The "quartet" of Middle East peace mediators voiced strong support for Palestinian President Mahmoud Abbas on Saturday amid signs it is likely to soon ease its ban on direct aid to the Palestinian Authority.
While the European Union, Russia, the United Nations and the United States did not address the matter in a statement, a senior US official said Washington would lift the ban on direct aid to a new emergency Palestinian government.
Abbas last week dissolved the Hamas-led government after Hamas forces routed Fatah in fierce fighting in the Gaza Strip, effectively dividing the Palestinians between a Hamas-ruled Gaza and a West Bank governed by his Fatah movement.
Hamas said Abbas' order amounted to a coup and that Prime Minister Ismail Haniyeh, a Hamas leader, remained in power. The quartet imposed the aid ban last year after Hamas defeated Fatah in parliamentary elections. The United States, the European Union and Israel consider Hamas a terrorist group.
The quartet said it would allow direct aid only if Hamas met three conditions that the Islamist movement did not accept: renouncing violence, recognising Israel and respecting past peace deals.
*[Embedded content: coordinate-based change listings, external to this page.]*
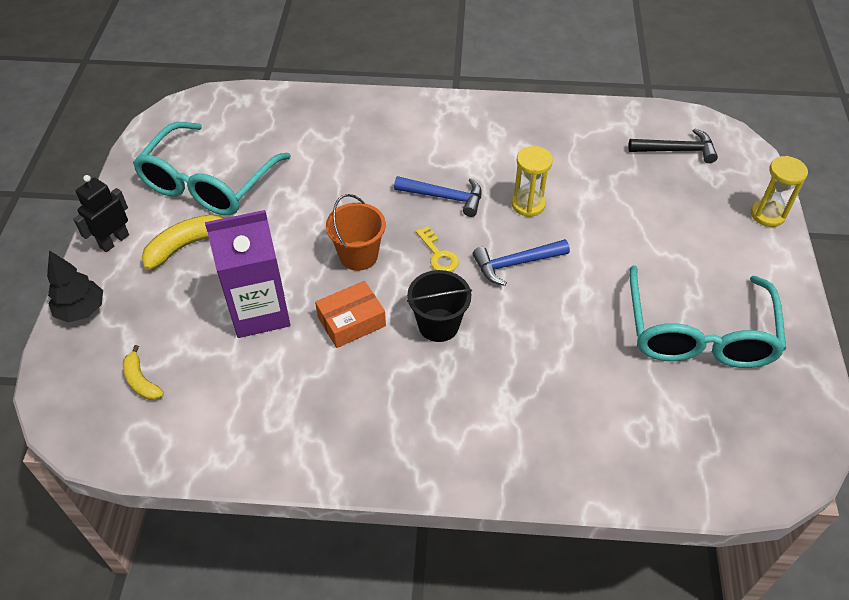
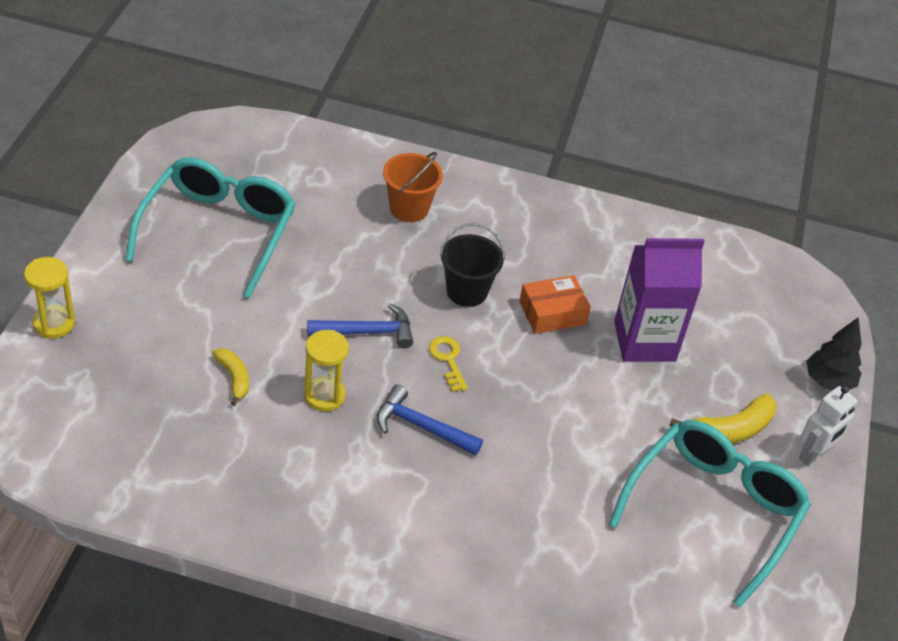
camera: 175 degrees left, 5 degrees down
(114, 241) = (814, 454): black robot -> white robot
(141, 381) = (753, 304): yellow banana -> yellow banana (234, 378)
(358, 255) = (536, 377): orange bucket -> orange bucket (409, 208)
(677, 150) = (98, 427): black hammer -> none

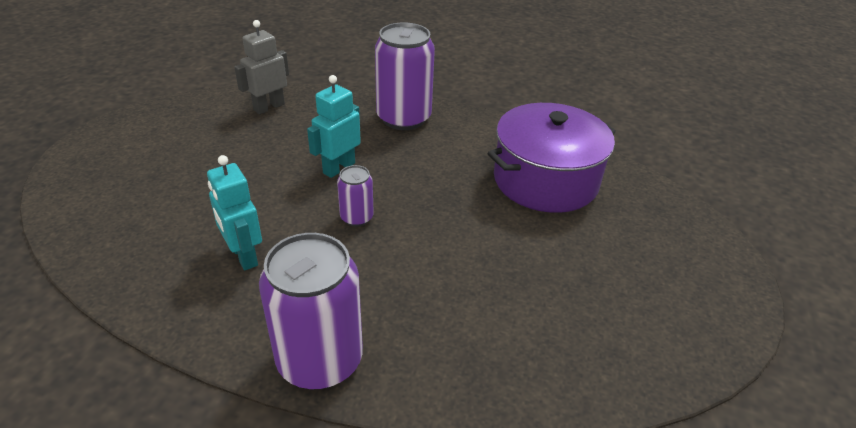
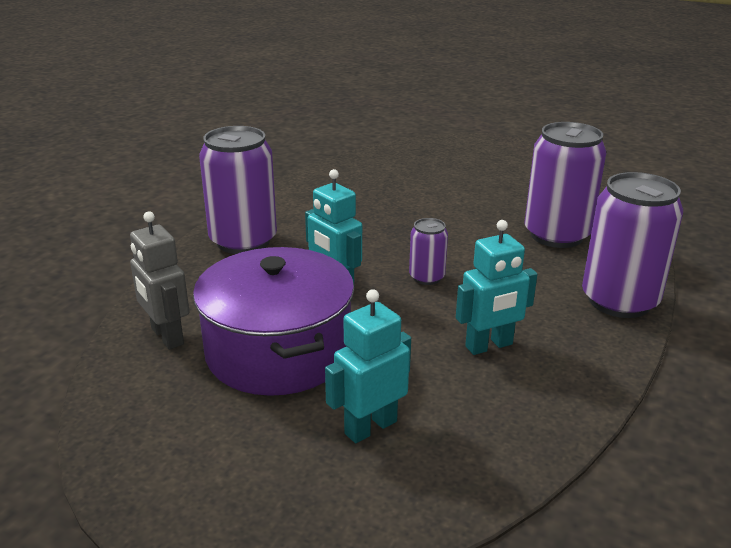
camera: 80 degrees left, 10 degrees down
(154, 197) = (370, 427): none -> turquoise robot
(466, 317) = (556, 235): none -> purple can
(545, 180) = (380, 184): purple pot -> purple pot (278, 351)

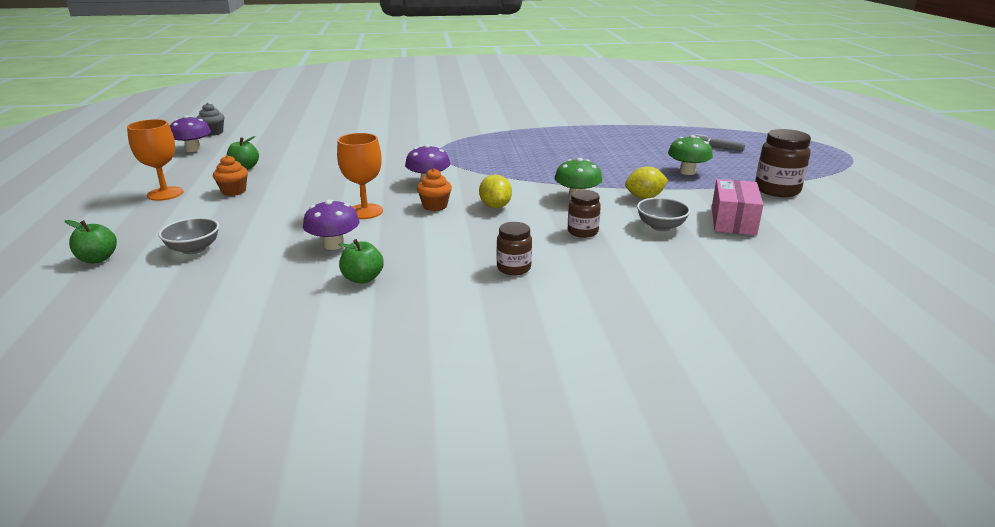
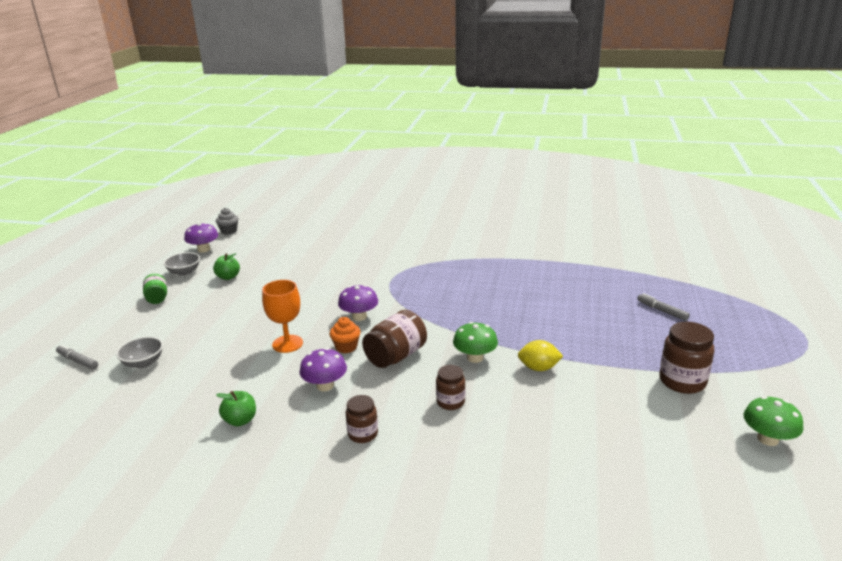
camera: 20 degrees right, 0 degrees up
(98, 259) = (78, 361): green apple -> grey marker
(165, 194) = (157, 298): orange goblet -> green jar
(234, 191) = (205, 303): orange cupcake -> none
(334, 245) = (242, 378): purple mushroom -> purple mushroom (325, 386)
(495, 206) = (396, 356): yellow lemon -> brown jar
(661, 226) = (527, 409): grey bowl -> grey bowl (184, 272)
(687, 172) = (606, 341): green mushroom -> green mushroom (767, 439)
(733, 221) = (603, 415): pink box -> none

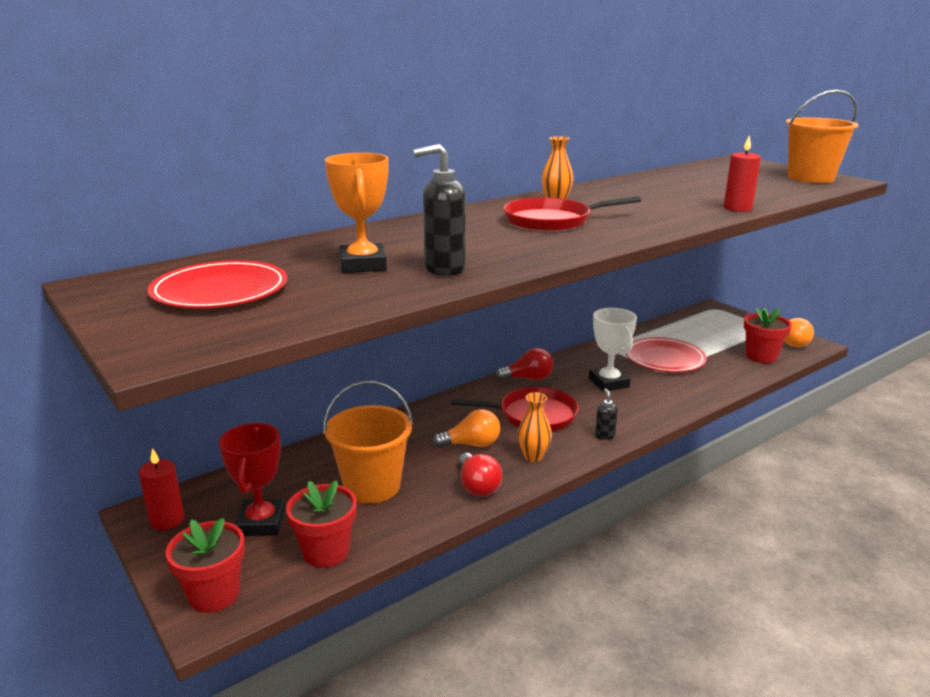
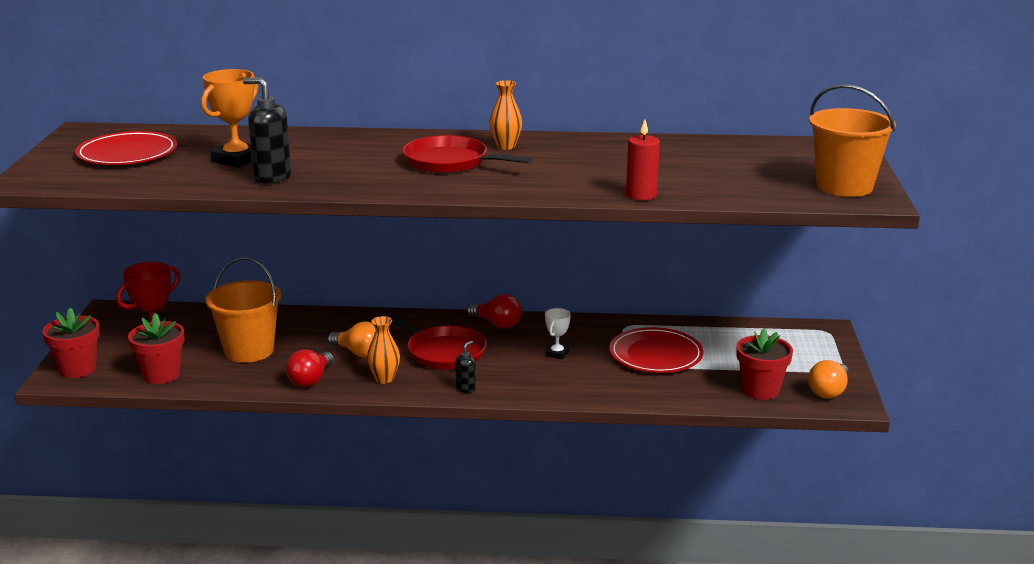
camera: 40 degrees right, 0 degrees up
(167, 520) = (114, 319): red candle -> none
(608, 383) = (557, 353): white trophy -> white trophy, size x0.55

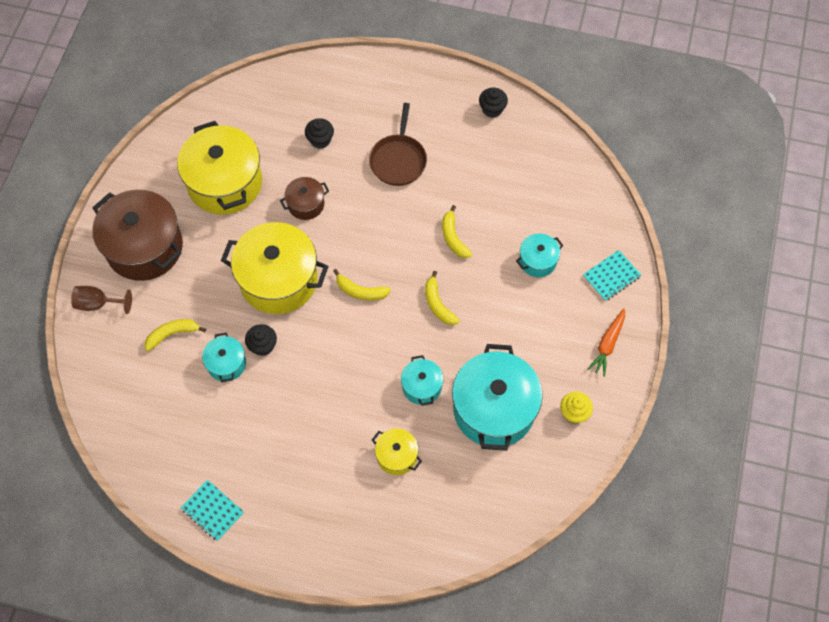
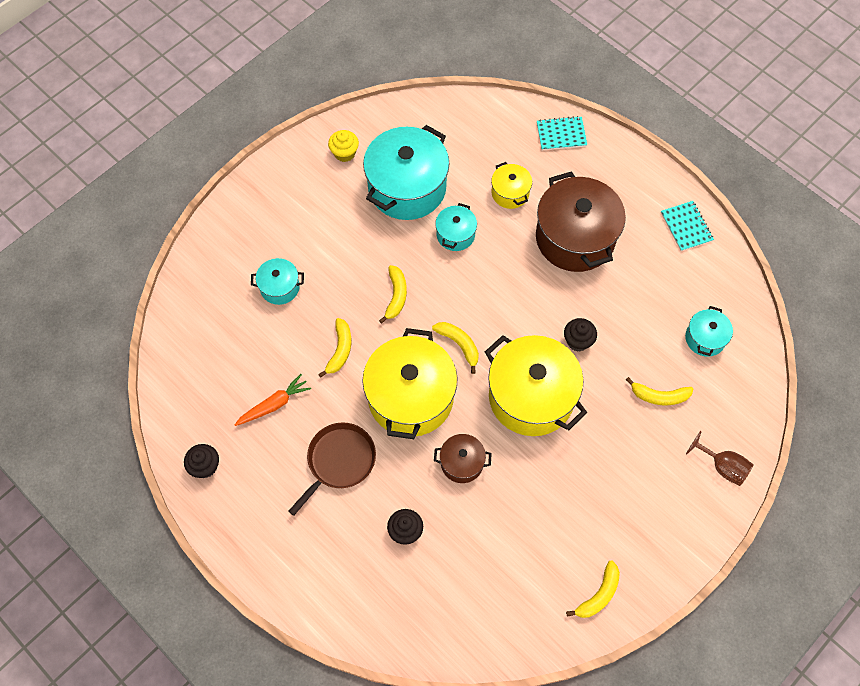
camera: 150 degrees left, 0 degrees up
(144, 247) = (651, 504): brown pot -> brown pot (575, 238)
(158, 168) = (598, 595): none -> yellow banana
(225, 183) = (534, 535): yellow pot -> yellow pot (410, 397)
(226, 364) = (619, 342): turquoise pot -> turquoise pot (705, 338)
(607, 344) = (276, 188): orange carrot -> orange carrot (274, 404)
(611, 276) = (227, 240): turquoise notebook -> turquoise notebook (561, 134)

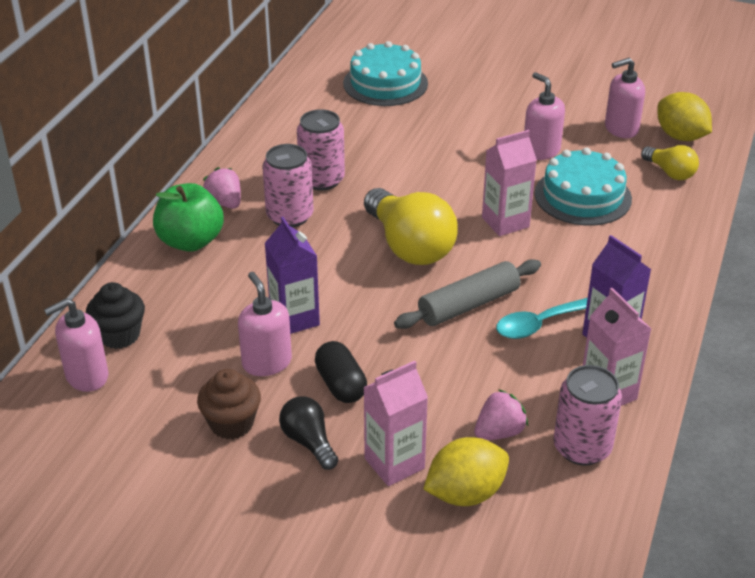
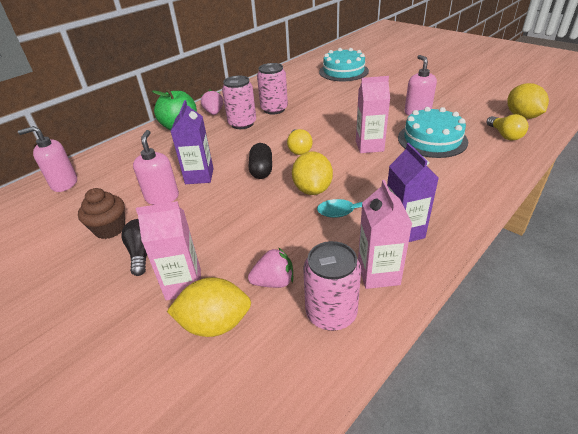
camera: 25 degrees right, 0 degrees up
(119, 335) = (101, 166): black cupcake -> none
(340, 385) = (193, 221): black capsule -> black capsule (261, 170)
(409, 246) = (299, 149): yellow light bulb -> yellow light bulb, size x0.53
(468, 305) = (312, 189): grey rolling pin -> yellow lemon
(621, 129) = (479, 107): pink soap dispenser -> none

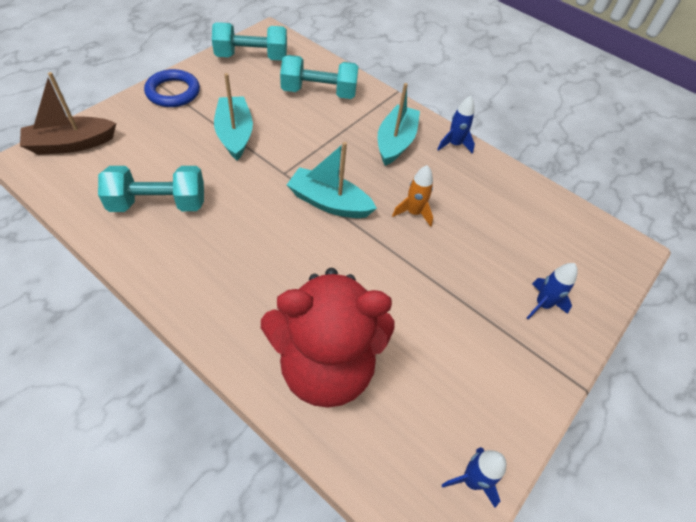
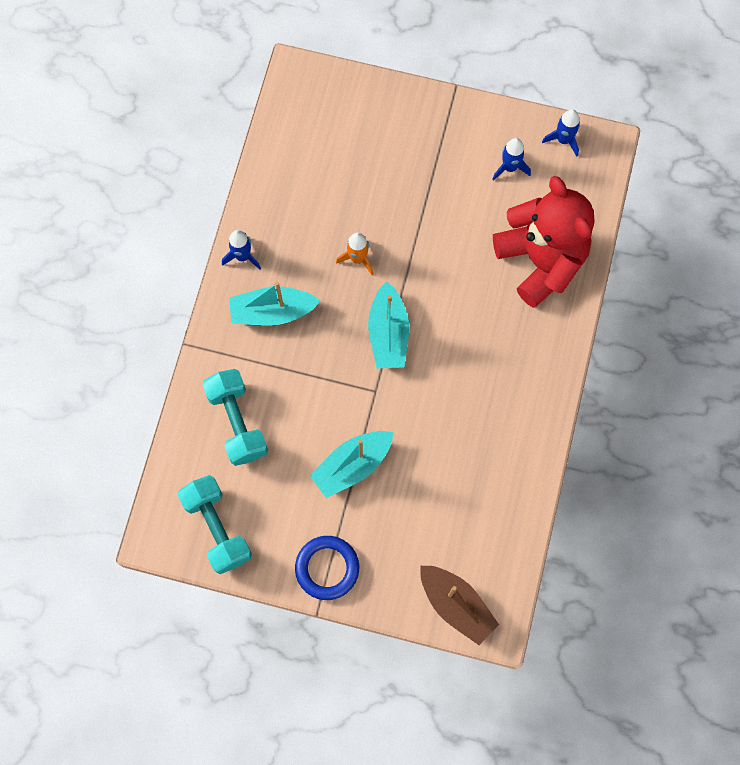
camera: 110 degrees left, 20 degrees up
(158, 204) = (475, 473): turquoise dumbbell -> none
(542, 304) = (398, 130): blue rocket -> blue rocket (509, 167)

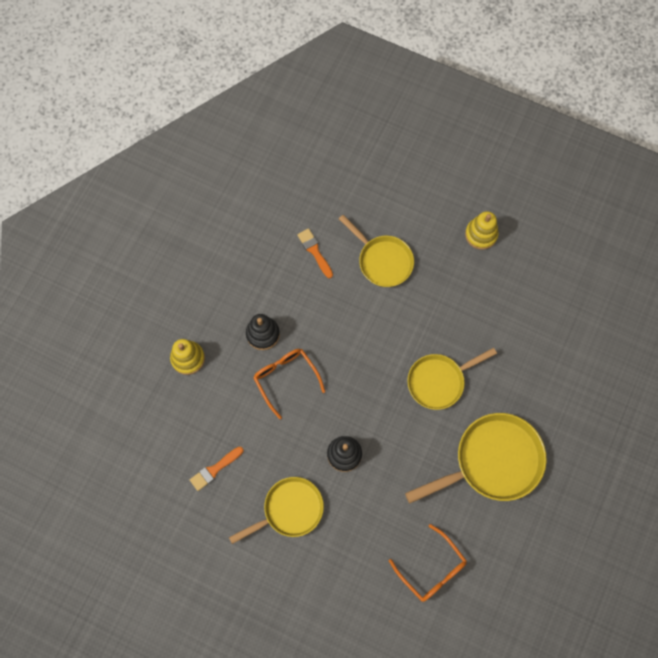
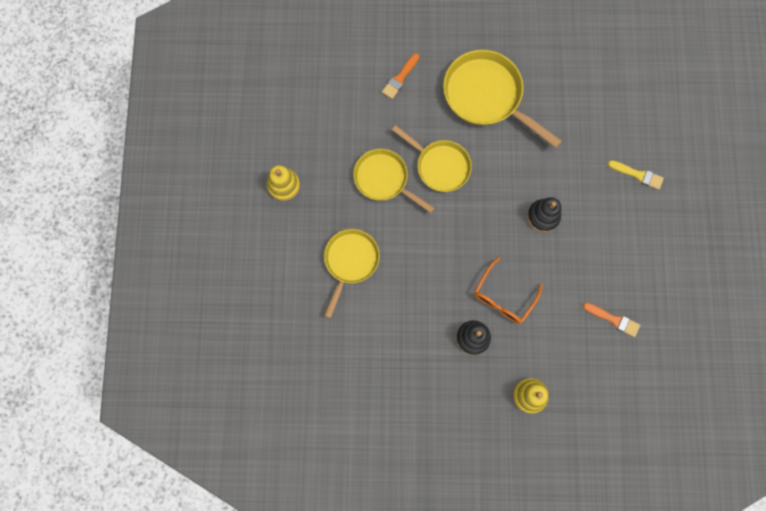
camera: 115 degrees left, 5 degrees up
(289, 510) = (612, 240): yellow pan -> yellow pan (384, 179)
(315, 251) = (370, 328): orange brush -> orange brush (400, 78)
(342, 572) = (638, 175): none -> yellow brush
(432, 569) = (597, 108): orange glasses -> none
In a statement issued by the State Department, the quartet signalled support for Abbas, a relative moderate who meets the quartet conditions and who has named Salam Fayyad, an economist backed by the United States, to lead an emergency government.
"The Quartet expressed understanding and support for President Abbas' decisions to dissolve the Cabinet and declare an emergency, given the grave circumstances," said the statement, which was released after quartet ministers consulted by telephone on Friday.
"The Quartet recognised the necessity and legitimacy of these decisions, taken under Palestinian law, and welcomed President Abbas' stated intention to consult the Palestinian people at the appropriate time," it added.
In a sign of which way the group is leaning on the aid question, Jacob Walles, the US envoy responsible for dealings with the Palestinians, said Washington and its quartet partners will make announcements next week about lifting the sanctions in place since Hamas came to power in March 2006. "I think ... there won't be any obstacles, economically and politically, in terms of re-engaging with this (Abbas-appointed) government. Yes, they will have full support," US Consul-General Walles told Reuters.
In its statement, the quartet also made clear that it was worried about the humanitarian situation in Gaza, an impoverished coastal strip where aid groups have said conditions could deteriorate rapidly if Israel does not swiftly reopen key border crossings to bring in more supplies.